Extend the booklog entry about rereading Jonathan Strange and Mr. Norrell, starting right after its final line.
## BEGIN TEXT TO READ
(no subject)
Aug. 30th, 2017 07:02 pmDiligent search through my past booklogs does not turn any notes up from the first time I read Jonathan Strange and Mr. Norrell, which means it must have been pre-2007 which is when I started keeping track of my reads. It did turn up a promise that a reread of Jonathan Strange and Mr. Norrell would be "coming soon to a booklog near you!" from ... July 2015, which tells you how to trust my promises.
Anyway! Going into my reread of Jonathan Strange and Mr. Norrell, here is what I EXTREMELY VAGUELY remembered from that first pre-2007 read:
- Mr. Norrell is a stuffy, awkward little man who makes bad magical choices
- Jonathan Strange is less awkward but possibly makes equally bad magical choices
- something unfortunate and fairy-related happens to Arabella Strange, who does not deserve it
- Jonathan Strange fixes it but makes extremely unwise choices in the process
- Stephen Black, a former slave, spends the entire book using his top-notch buttling skills to be polite to a fairy who's ruining his life, which somehow saves the day and also critiques colonialism
- footnotes???
## END TEXT TO READ
## BEGIN SUPPLIED INFORMATION
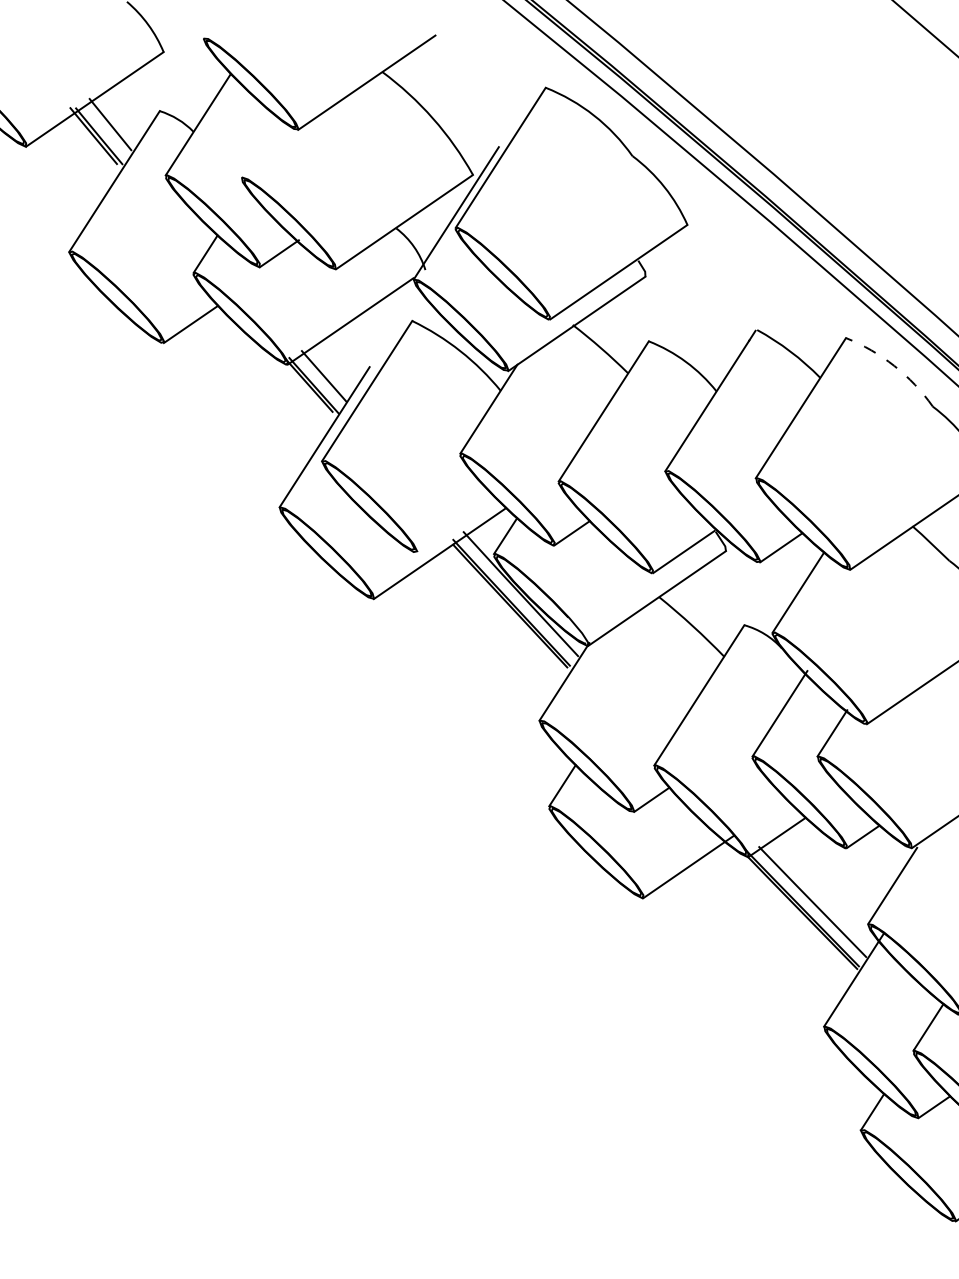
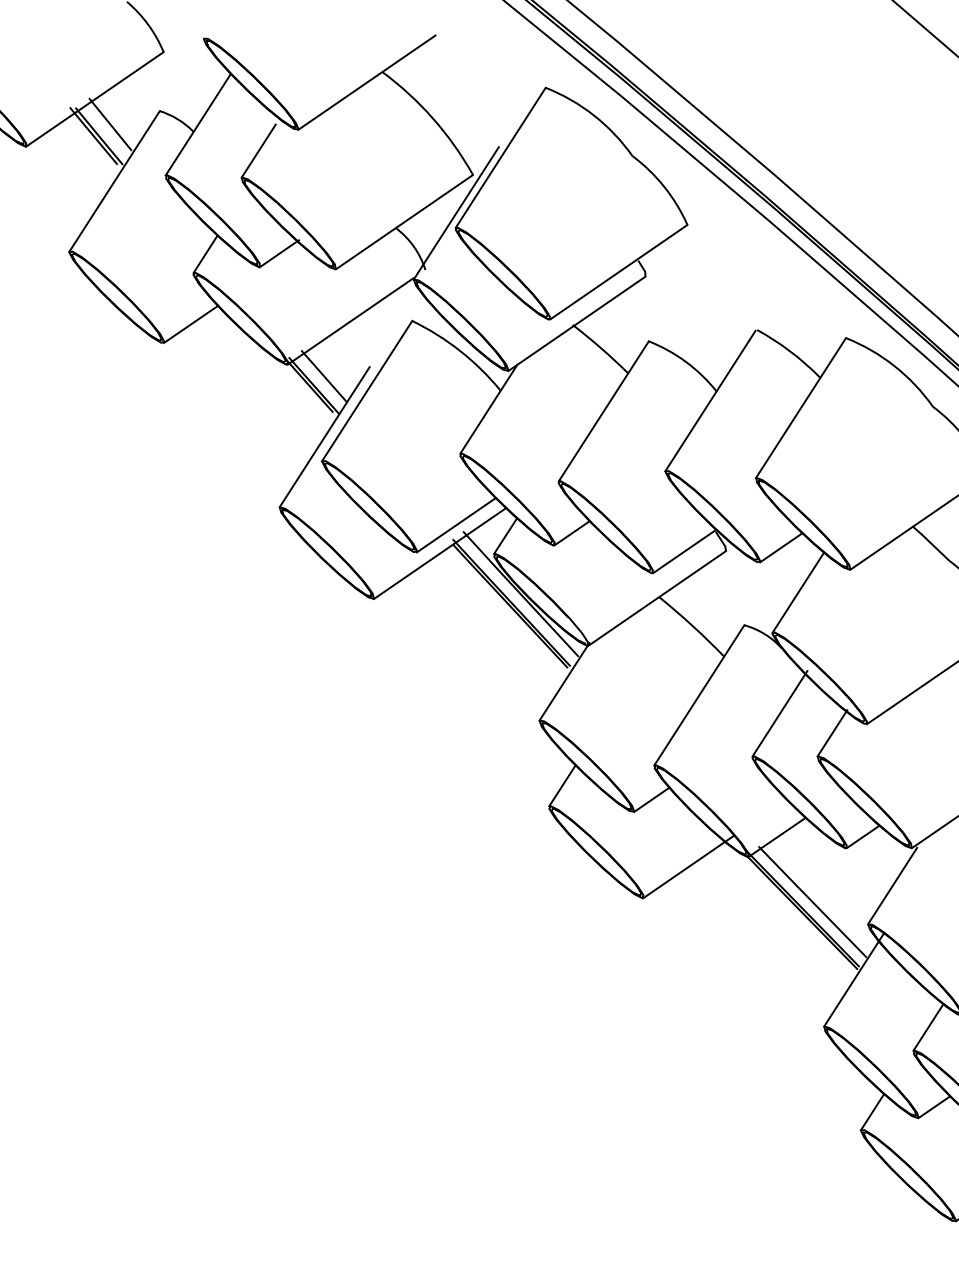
line at (258, 150): none -> present
arc at (894, 365): dashed -> solid
line at (455, 525): none -> present
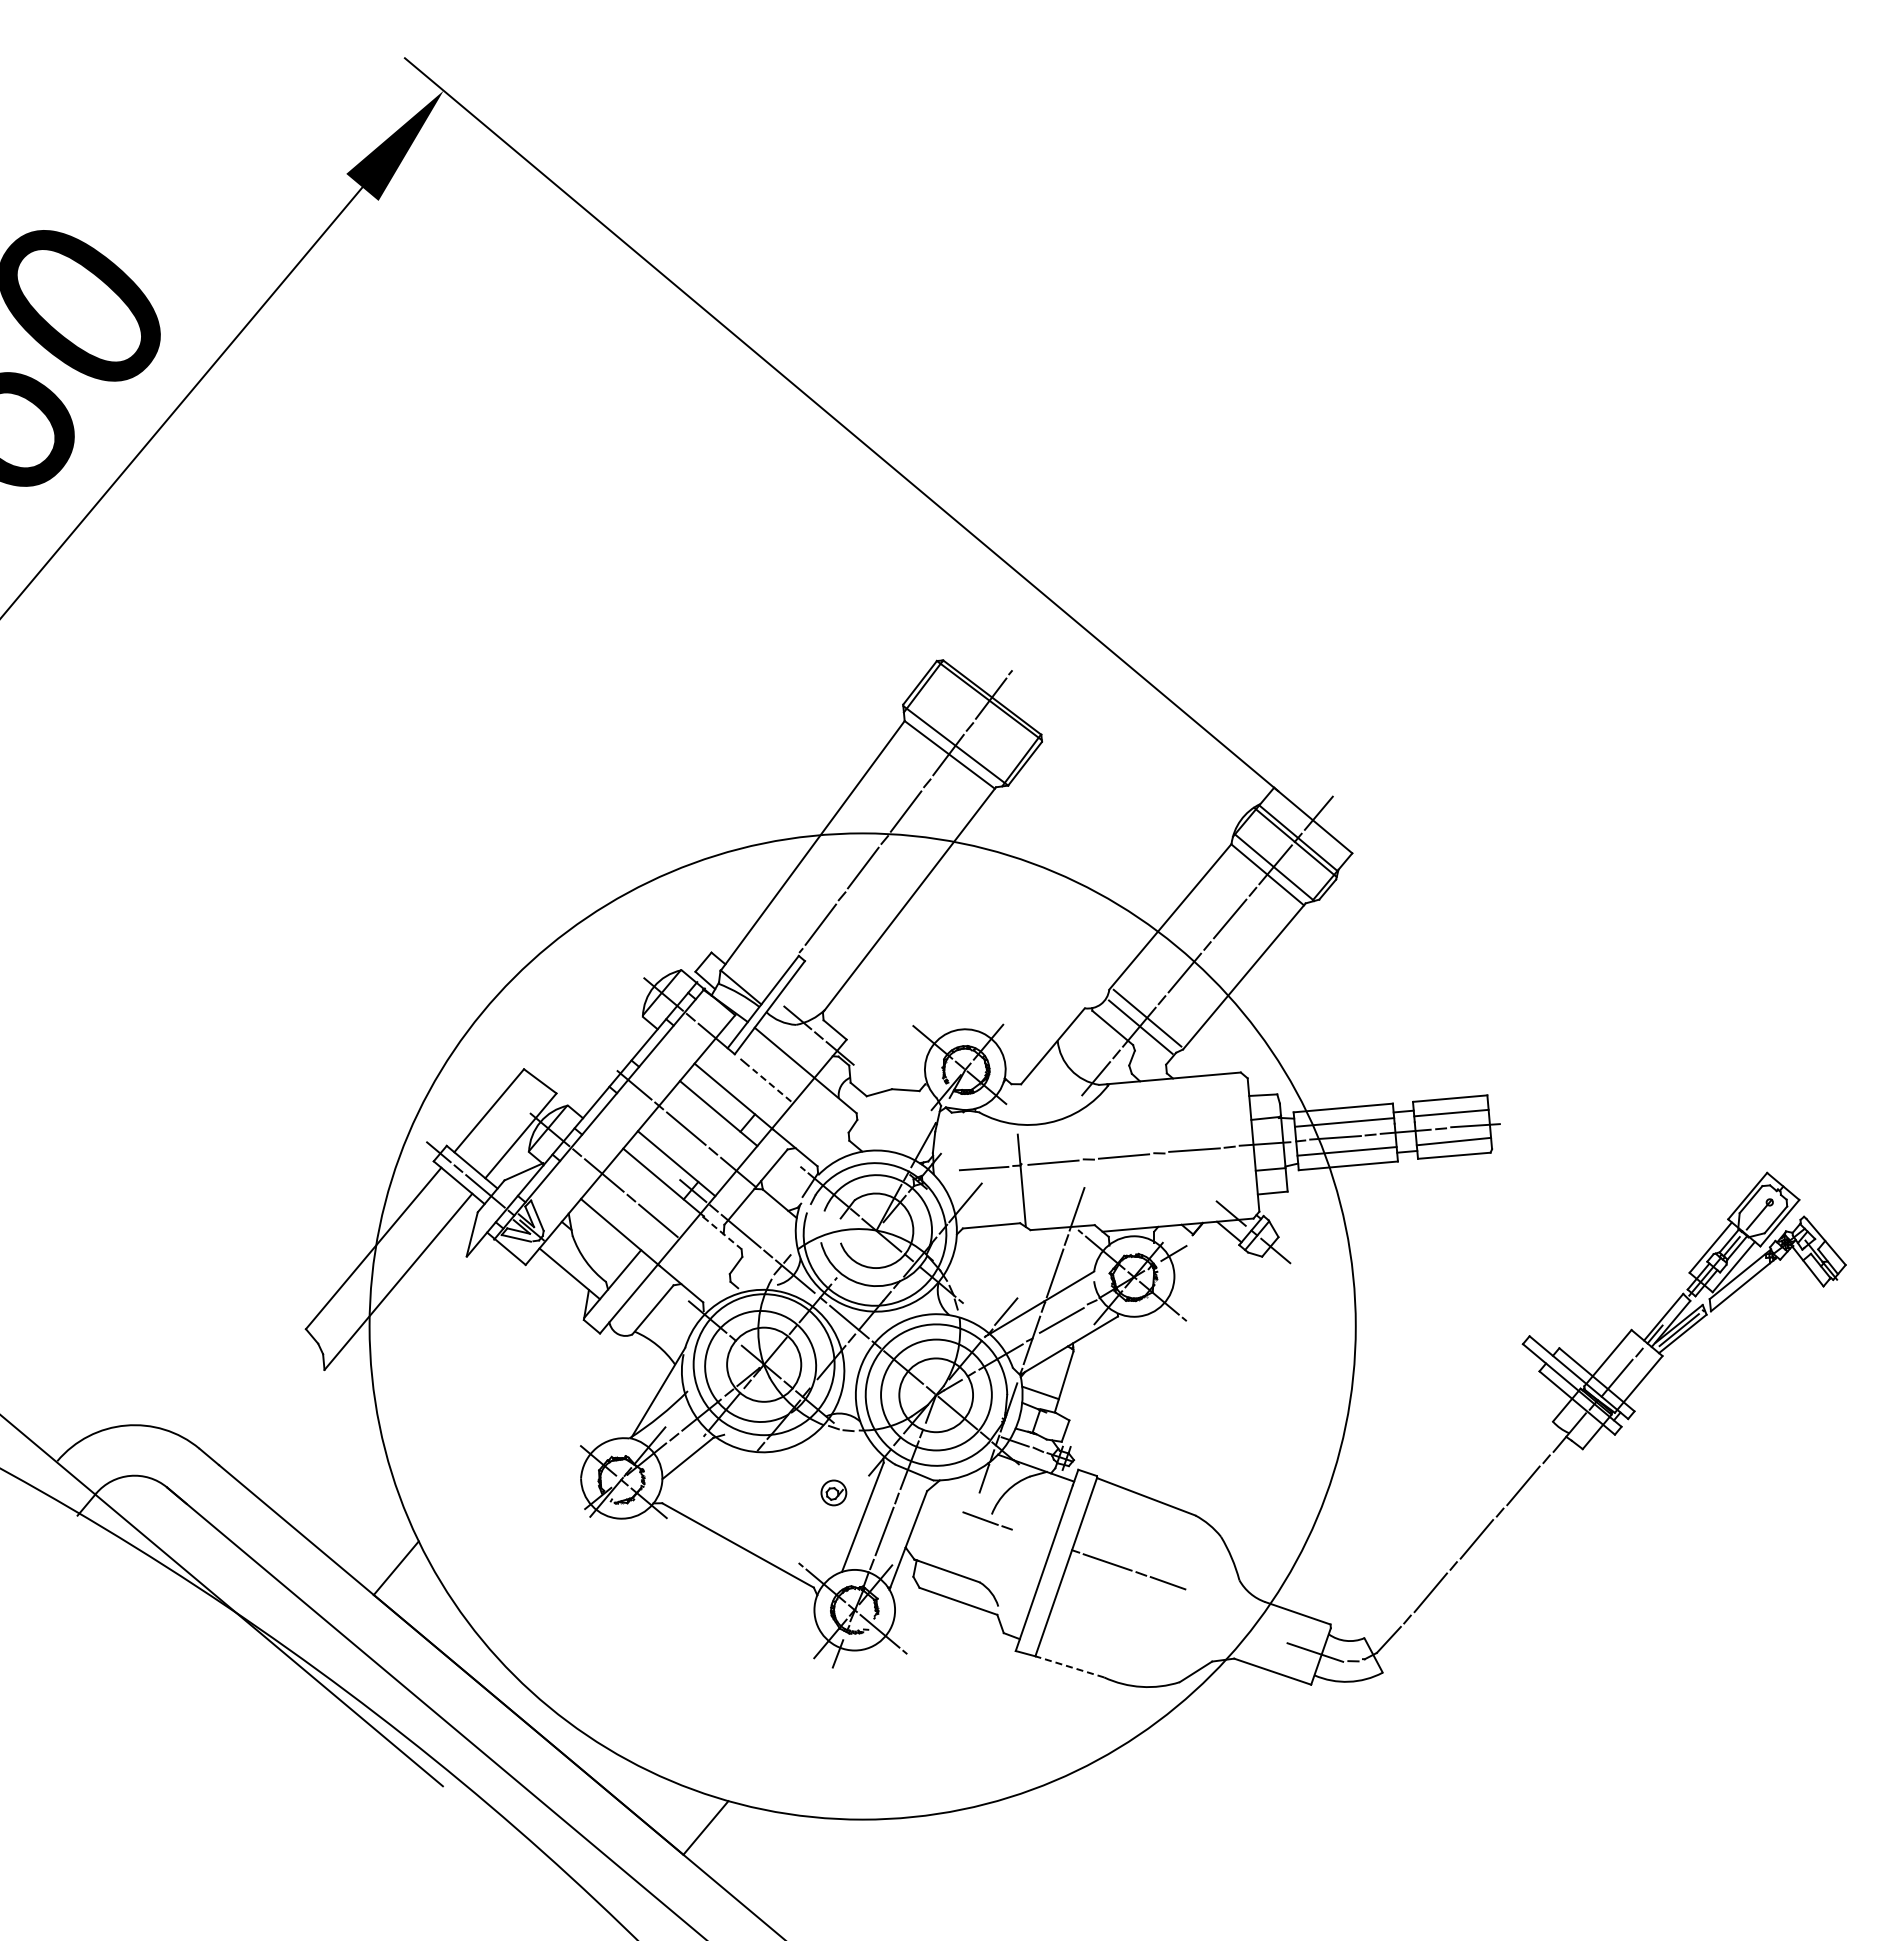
## END SUPPLIED INFORMATION
### TASK RESULT
which is why here, now, I am surprised and discomfited to find myself with an EXTREMELY LARGE number of feelings and opinions on an EXTREMELY LARGE number of things, including all of the above but also including:
- the bit where John Segundus very politely refuses to give up magic even though he doesn't expect to ever be any good at it
- the bit where Wellington approves of the zombies for learning hell-language with such commendable speed
- (that one joke basically justified a great deal of the Napoleonic War bits for me)
- (that and the Goya zombie portrait)
- the bit where Jonathan Strange breaks up with Mr. Norrell and Mr. Norrell's sad dusty heart is broken
- (both Strange and Norrell pretty much deserve everything they get but Norrell actually makes me feel more things in general than Strange does, A Surprising Turn)
- the bit where Segundus does not get to teach magic
- the bit where Childermass promises to be contrary at whichever magician is left at the end of the day
- the brief portrait of Jonathan Strange's poor Jewish apprentice who is better than the other two and therefore treated mostly as an equal except for being expected to pick up after them and not getting called by his last name, you know
- the bit where LADY POLE ATTEMPTS MURDER
- (how the hell did I not remember Lady Pole)
- (what is wrong with me)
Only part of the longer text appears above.